351 TRIBUNAL CANTONAL 228 AM14.025841-SSM C H A M B R E D E S R E C O U R S P E N A L E
Arrêt du 1er avril 2015
Composition : M. A B R E C H T , président MM. Meylan et Perrot, juges Greffière:MmeCattin
Art. 356 al. 2, 393 al. 1 let. b CPP Statuant sur le recours interjeté le 27 mars 2015 par R.________ contre le prononcé rendu le 19 mars 2015 par le Tribunal de police de l'arrondissement de la Broye et du Nord vaudois dans la cause n° AM14.025841-SSM, la Chambre des recours pénale considère : E n f a i t : A.Par ordonnance pénale du 26 janvier 2015, le Ministère public de l'arrondissement du Nord vaudois a condamné R.________ pour violation simple des règles de la circulation routière, entrave aux mesures de constatation de l'incapacité de conduire et violation des obligations en cas d'accident à une peine pécuniaire de 60 jours-amende, le jour-amende
2 - étant fixé à 50 fr., avec sursis pendant deux ans, à une amende de 800 fr. ainsi qu'aux frais de procédure, par 400 francs. Cette ordonnance a été adressée à R.________ le jour même sous pli recommandé et remise à ce dernier au guichet de la Poste de [...] le 28 janvier 2015 (P. 7). B.Par courrier du 23 février 2015, confirmé le 4 mars 2015, R.________ a formé opposition à l'ordonnance pénale du 26 janvier 2015. Le 16 mars 2015, le Ministère public, considérant l'opposition comme tardive, a transmis le dossier au Tribunal de police de l'arrondissement de la Broye et du Nord vaudois pour qu'il statue sur la recevabilité de l'opposition.
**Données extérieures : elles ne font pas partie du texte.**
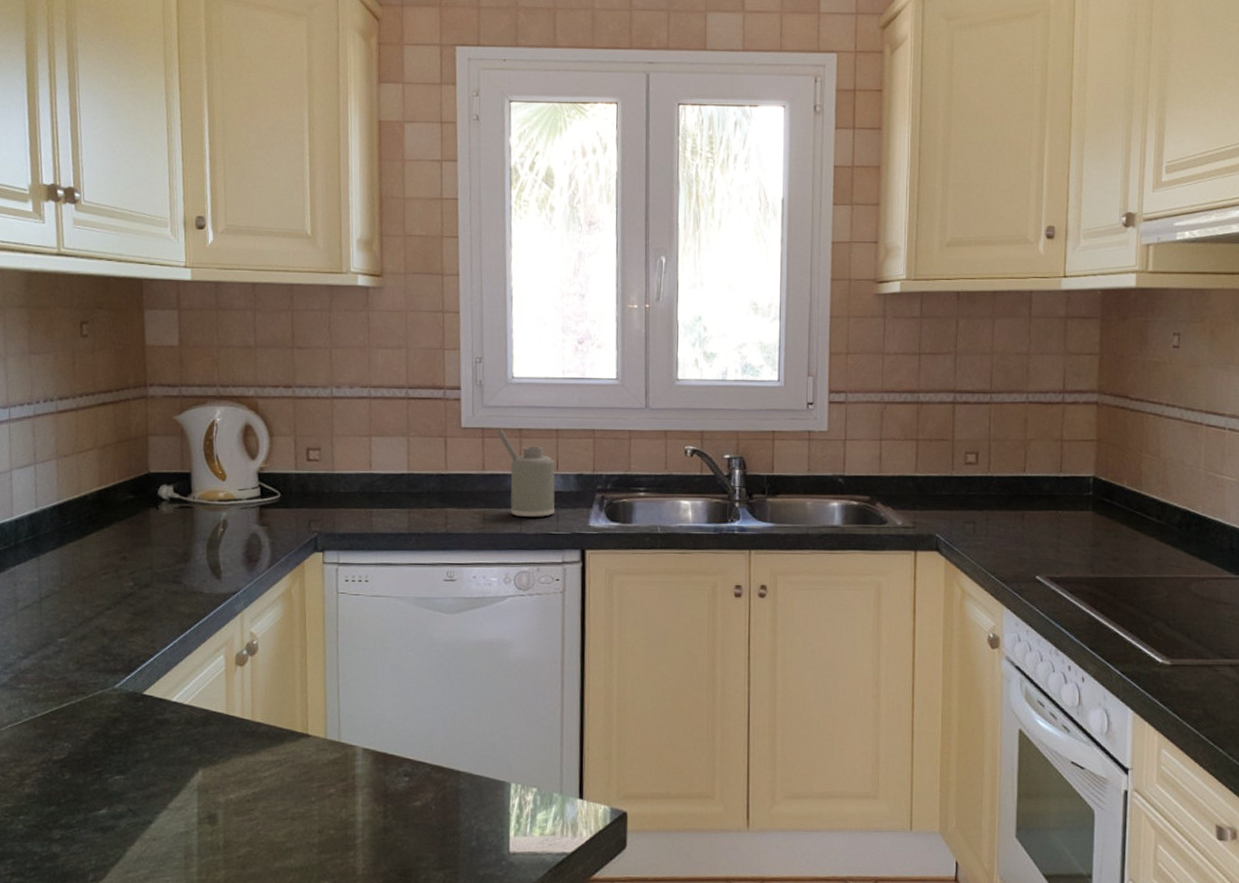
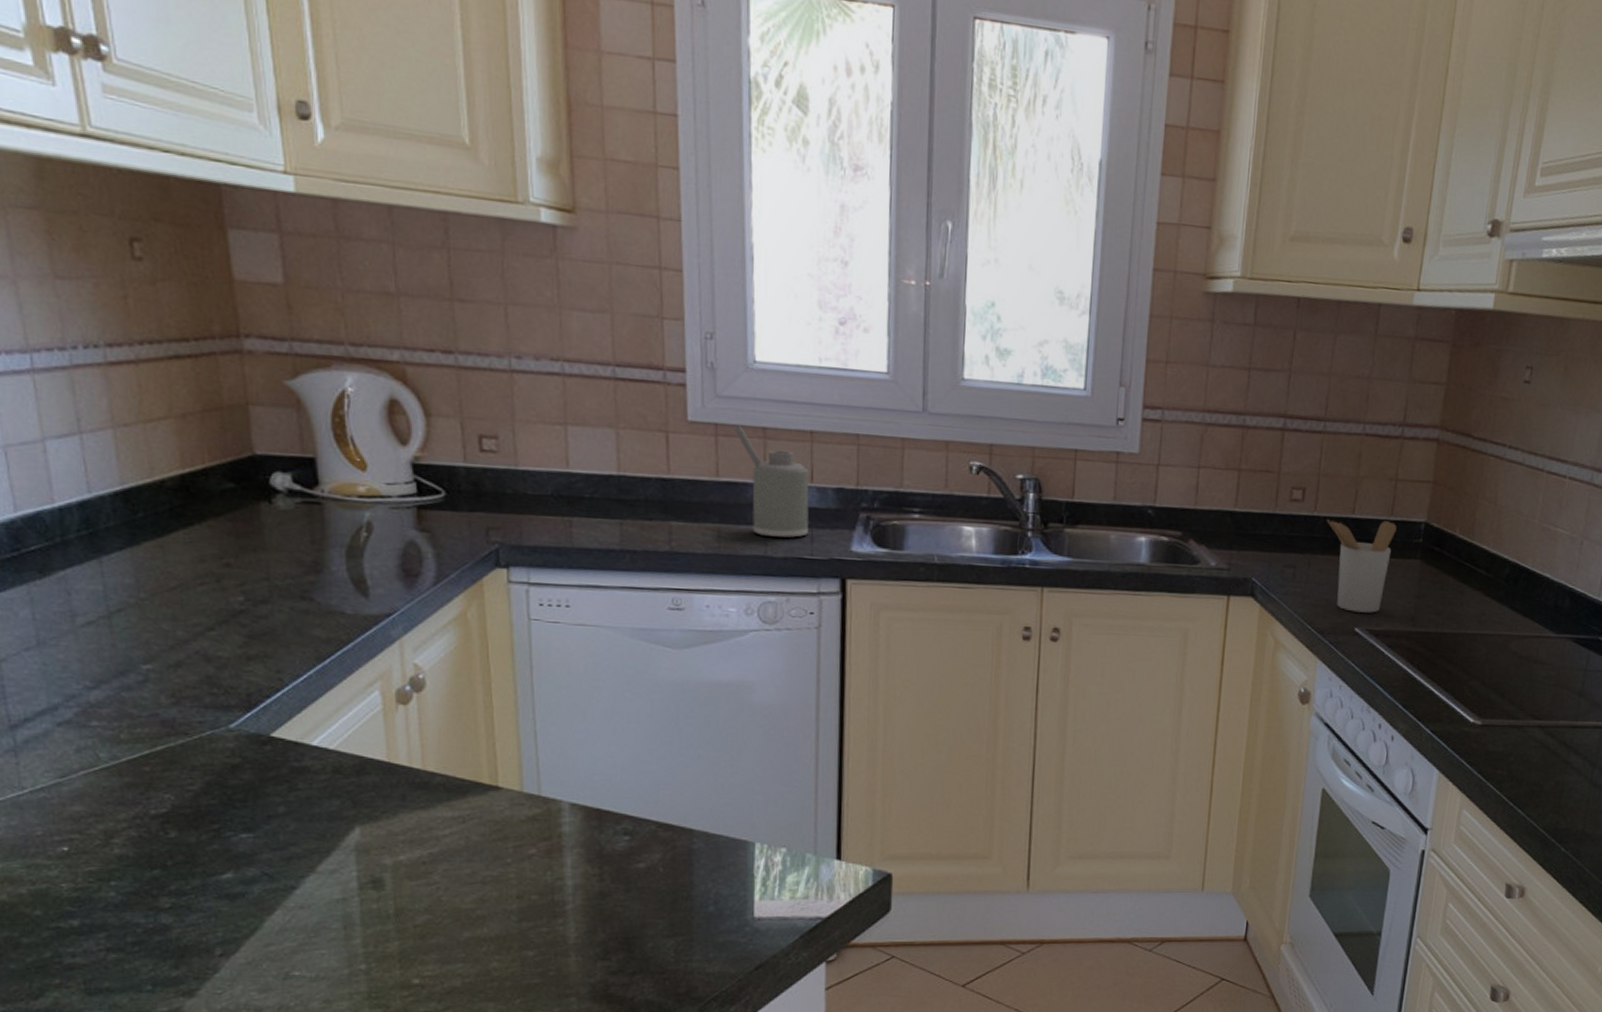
utensil holder: none [1001,477,1067,562] -> present [1327,519,1397,613]

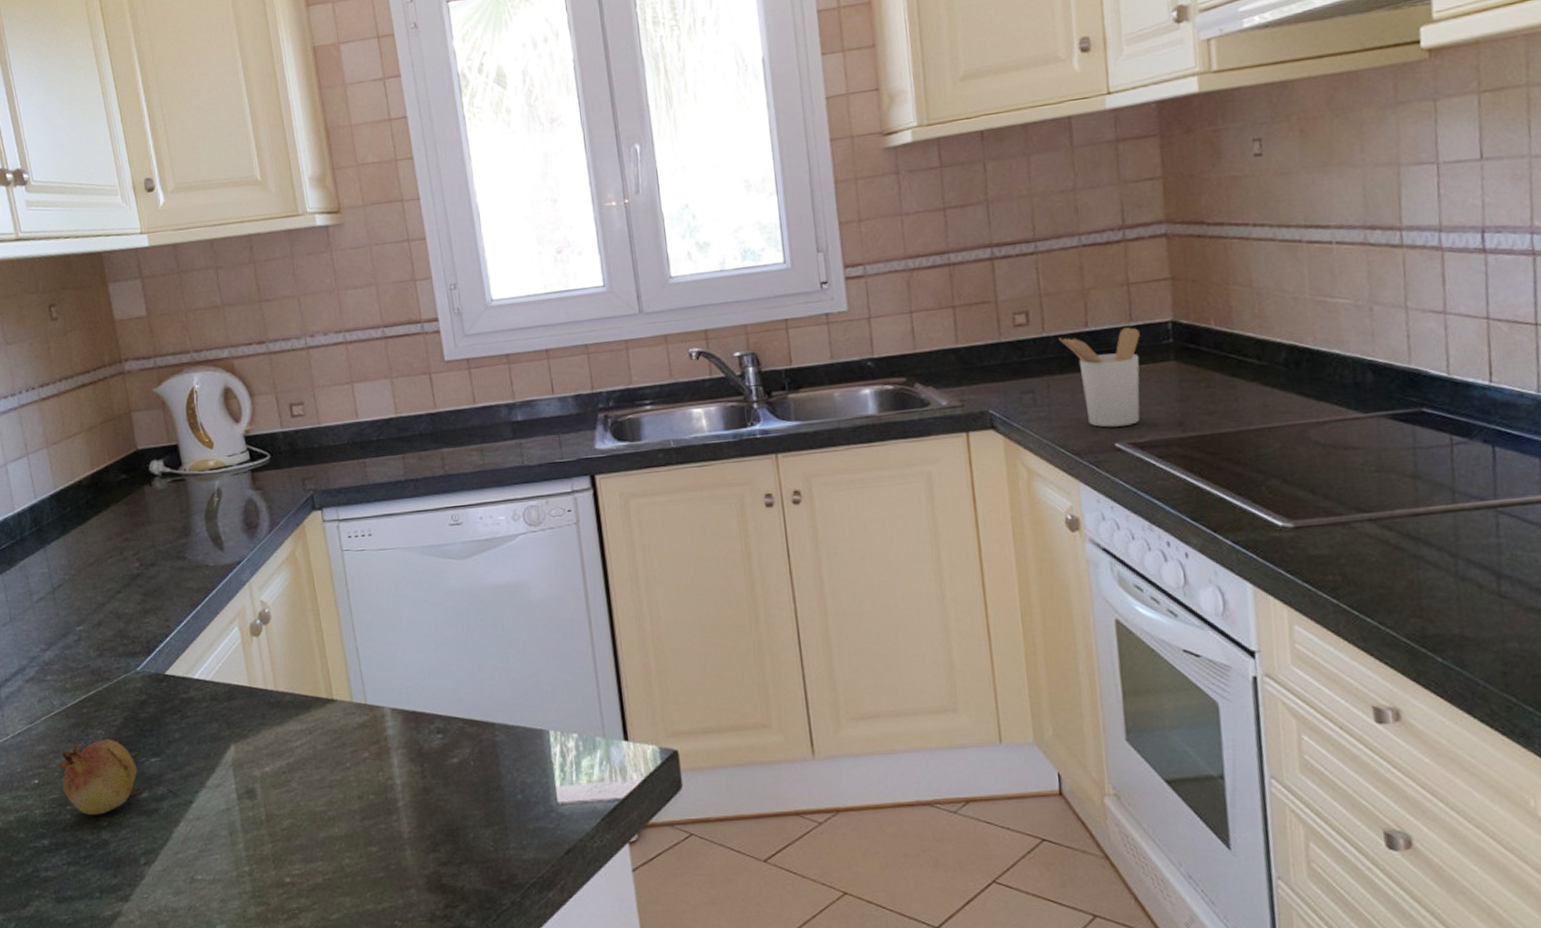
fruit: none [101,804,222,895] -> present [58,739,140,816]
soap dispenser: present [733,425,809,539] -> none [482,356,556,449]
Par prononcé du 19 mars 2015, le Tribunal de police de l'arrondissement de la Broye et du Nord vaudois a déclaré irrecevable l'opposition à l'ordonnance pénale du 26 janvier 2015 formée le 23 février 2015 par R.________ (I), a dit que l'ordonnance pénale rendue le 26 janvier 2015 était exécutoire (II) et a dit que ce prononcé était rendu sans frais (III). C.Par acte du 27 mars 2015, R.________ a recouru auprès de la Chambre des recours pénale du Tribunal cantonal contre ce prononcé. Il demande qu'il soit entré en matière sur son opposition. E n d r o i t : 1.Le prononcé par lequel un tribunal de première instance, statuant sur la validité de l'opposition formée par le prévenu contre une ordonnance pénale rendue par le Ministère public (cf. art. 356 al. 2 CPP),
3 - déclare l'opposition irrecevable, par exemple pour cause de tardiveté, est susceptible de recours selon les art. 393 ss CPP (Gilliéron/Killias, in : Kuhn/Jeanneret [éd.], Commentaire romand, Code de procédure pénale suisse, Bâle 2011, n. 5 ad art. 356 CPP ; Riklin, in : Niggli/Heer/Wiprächtiger [éd.], Basler Kommentar, Schweizerische Strafprozess-ordnung, Jugendstrafprozessordnung, 2 e éd., Bâle 2014, n. 2 ad art. 356 CPP ; CREP 30 décembre 2014/925 ; CREP 24 septembre 2014/695). Le recours doit être adressé par écrit, dans un délai de dix jours dès la notification de la décision attaquée (art. 384 let. b CPP), à l’autorité de recours (art. 396 al. 1 CPP) qui est, dans le canton de Vaud, la Chambre des recours pénale du Tribunal cantonal (art. 13 LVCPP [loi vaudoise du 19 mai 2009 d’introduction du code de procédure pénale suisse ; RSV 312.01] ; art. 80 LOJV [loi vaudoise du 12 décembre 1979 d’organisation judiciaire ; RSV 173.01]). En l’espèce, le recours a été interjeté en temps utile devant l’autorité compétente par le condamné qui a qualité pour recourir (art. 382 al. 1 CPP) et dans les formes prescrites (art. 385 al. 1 CPP), de sorte qu’il est recevable.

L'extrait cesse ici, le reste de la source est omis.